Right now, we’re told August 2 is the deadline for an agreement by Congress to raise the national debt ceiling or face a partial government shutdown in which some Treasury bondholders, government employers, government contractors and/or other government creditors won’t get paid. I’ve written again and again that the whole concept of a debt ceiling is self-destructive and a waste of time — and, as usual, The Onion says it better than I ever could — but the “grand bargain” that the president seeks could easily be self-destructive as well. Both Democrats and Republicans say they want to pass a long-term deficit reduction plan that reduces the national debt by several trillion dollars over the next decade. That’s fine in a broad sense, as health care costs continue to jump by leaps and bounds, two wars continue to drain our resources, and federal taxes as a share of GDP are at their lowest level in a half-century. But if the tax increases and spending cuts kick in while the economy is still in this Little Depression, with unemployment well above its normal range of 5-7%, then the grand bargain becomes a starvation diet.

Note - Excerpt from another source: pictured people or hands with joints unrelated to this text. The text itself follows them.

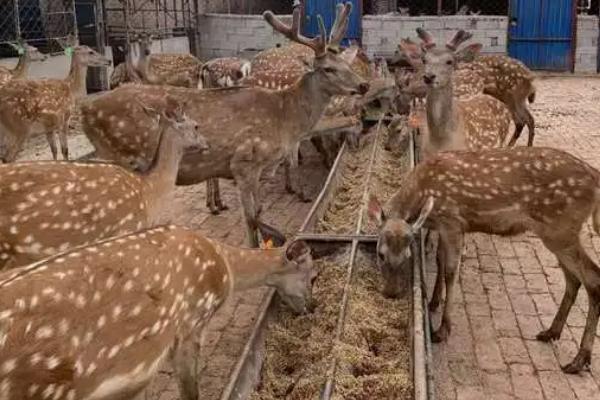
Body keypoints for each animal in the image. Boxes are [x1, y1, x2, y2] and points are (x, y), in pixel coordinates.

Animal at [81, 2, 368, 247]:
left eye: (345, 63)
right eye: (328, 69)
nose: (363, 85)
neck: (285, 119)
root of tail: (85, 110)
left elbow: (258, 212)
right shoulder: (243, 162)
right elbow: (250, 219)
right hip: (119, 157)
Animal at [366, 147, 600, 376]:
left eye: (408, 255)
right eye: (381, 253)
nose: (391, 292)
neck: (422, 192)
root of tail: (594, 177)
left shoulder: (452, 222)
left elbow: (451, 271)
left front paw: (442, 329)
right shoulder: (443, 227)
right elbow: (440, 261)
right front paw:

If we could just fine all politicians and pundits a dollar each time they say “we can’t afford to kick the can down the road any more,” we could pay off the national debt. Barring that, we can at least question that bit of conventional wisdom, telling them, no, it’s not a good idea to raise taxes or cut spending while the economy is still in the tank, and any plan to do either or both that kicks in while unemployment is still above 7% is a bad one. Worse than defaulting on the government’s obligations? Probably not. But a lot worse than doing nothing on both fronts.